La irrupción de la inteligencia artificial generativa está redefiniendo el comportamiento digital de los usuarios y sacudiendo los cimientos del posicionamiento web. Según un reciente análisis publicado por The Australian, muchas empresas están reportando caídas de hasta un 70 % en el tráfico orgánico a sus páginas, una tendencia que empieza a ser considerada estructural más que coyuntural.
Este descenso masivo no responde a errores técnicos ni penalizaciones algorítmicas. La causa está en la forma en que los usuarios consumen información: ya no necesitan hacer clic en enlaces. Plataformas como ChatGPT, Perplexity y otras integradas en navegadores o asistentes ofrecen respuestas completas y precisas directamente en la interfaz, evitando el paso por sitios web tradicionales.
La situación ha encendido las alarmas entre departamentos de marketing y agencias de posicionamiento. «El SEO clásico está dejando de ser rentable en ciertos sectores. Invertir en palabras clave ya no garantiza visibilidad ni retorno», señalan fuentes del sector. Frente a esta realidad, muchas empresas están revisando sus estrategias digitales para adaptarse al nuevo escenario.

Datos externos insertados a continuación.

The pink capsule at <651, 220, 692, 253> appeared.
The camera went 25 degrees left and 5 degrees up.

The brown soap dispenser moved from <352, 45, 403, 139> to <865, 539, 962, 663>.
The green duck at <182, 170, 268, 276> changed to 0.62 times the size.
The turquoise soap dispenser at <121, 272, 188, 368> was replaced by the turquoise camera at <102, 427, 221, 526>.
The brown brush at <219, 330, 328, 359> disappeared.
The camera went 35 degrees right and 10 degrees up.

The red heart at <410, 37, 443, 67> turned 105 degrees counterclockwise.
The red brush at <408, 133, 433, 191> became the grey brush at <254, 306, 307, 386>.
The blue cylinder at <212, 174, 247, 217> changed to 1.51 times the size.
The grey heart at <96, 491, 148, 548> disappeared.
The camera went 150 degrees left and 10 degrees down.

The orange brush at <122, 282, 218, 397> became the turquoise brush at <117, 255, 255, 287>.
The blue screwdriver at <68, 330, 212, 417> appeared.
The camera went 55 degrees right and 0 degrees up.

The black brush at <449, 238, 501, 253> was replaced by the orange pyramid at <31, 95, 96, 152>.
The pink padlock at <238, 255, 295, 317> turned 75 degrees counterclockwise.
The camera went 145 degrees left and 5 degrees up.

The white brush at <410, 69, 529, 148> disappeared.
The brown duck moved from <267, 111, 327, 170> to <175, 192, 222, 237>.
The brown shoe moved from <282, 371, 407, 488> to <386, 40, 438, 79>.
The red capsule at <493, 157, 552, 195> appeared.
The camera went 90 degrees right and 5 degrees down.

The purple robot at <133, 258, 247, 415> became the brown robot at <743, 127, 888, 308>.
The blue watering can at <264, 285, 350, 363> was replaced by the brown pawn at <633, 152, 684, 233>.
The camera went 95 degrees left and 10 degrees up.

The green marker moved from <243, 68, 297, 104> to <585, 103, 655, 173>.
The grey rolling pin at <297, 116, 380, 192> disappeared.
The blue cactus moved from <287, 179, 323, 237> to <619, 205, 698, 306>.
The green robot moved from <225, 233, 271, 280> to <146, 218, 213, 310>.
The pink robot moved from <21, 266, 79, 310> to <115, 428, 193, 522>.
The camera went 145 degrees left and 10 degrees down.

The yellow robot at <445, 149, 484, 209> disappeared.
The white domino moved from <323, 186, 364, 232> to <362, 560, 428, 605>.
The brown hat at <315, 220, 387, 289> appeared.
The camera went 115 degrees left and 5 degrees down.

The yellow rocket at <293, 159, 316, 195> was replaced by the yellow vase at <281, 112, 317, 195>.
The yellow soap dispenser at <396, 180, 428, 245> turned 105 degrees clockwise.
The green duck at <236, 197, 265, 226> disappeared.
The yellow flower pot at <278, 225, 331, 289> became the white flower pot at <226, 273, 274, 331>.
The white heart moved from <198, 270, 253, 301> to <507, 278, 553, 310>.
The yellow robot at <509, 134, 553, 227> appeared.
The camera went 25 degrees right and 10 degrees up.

Entre las soluciones emergentes, destaca el impulso del branded content y la apuesta por plataformas sociales como TikTok, YouTube o LinkedIn, donde el descubrimiento de productos y servicios se produce de forma directa y contextual. Las búsquedas en estos canales no pasan por Google, pero generan tráfico cualificado y mayor engagement.
El fenómeno también está provocando un cambio en los objetivos de las campañas digitales. La conversión directa desde buscadores pierde peso, mientras gana relevancia la creación de comunidades, la fidelización y la retención del usuario a través de contenidos propios. Boletines, podcasts, blogs especializados o canales de vídeo están recobrando fuerza como activos de marca.
Además, el auge de los modelos de lenguaje ha traído consigo nuevos criterios de visibilidad. Ya no se trata solo de usar palabras clave, sino de aportar valor, claridad, contexto y credibilidad. Los sistemas de IA premian el contenido útil, bien estructurado y libre de lenguaje ambiguo, lo que obliga a los equipos de contenido a elevar el nivel de producción.
Algunos analistas ven esta transformación como una oportunidad para depurar la web. “Durante años, hemos escrito para robots. Ahora escribimos para inteligencias que interpretan como humanos. La calidad vuelve a ser central”, apuntan desde firmas de consultoría digital.
A corto plazo, las marcas que no reaccionen corren el riesgo de desaparecer de la conversación digital. Pero quienes entiendan el nuevo entorno y se adapten con rapidez podrán reforzar su presencia con una estrategia más sólida, diversificada y menos dependiente de los algoritmos de búsqueda tradicionales. La era post-SEO ya no es una predicción: es una realidad en curso.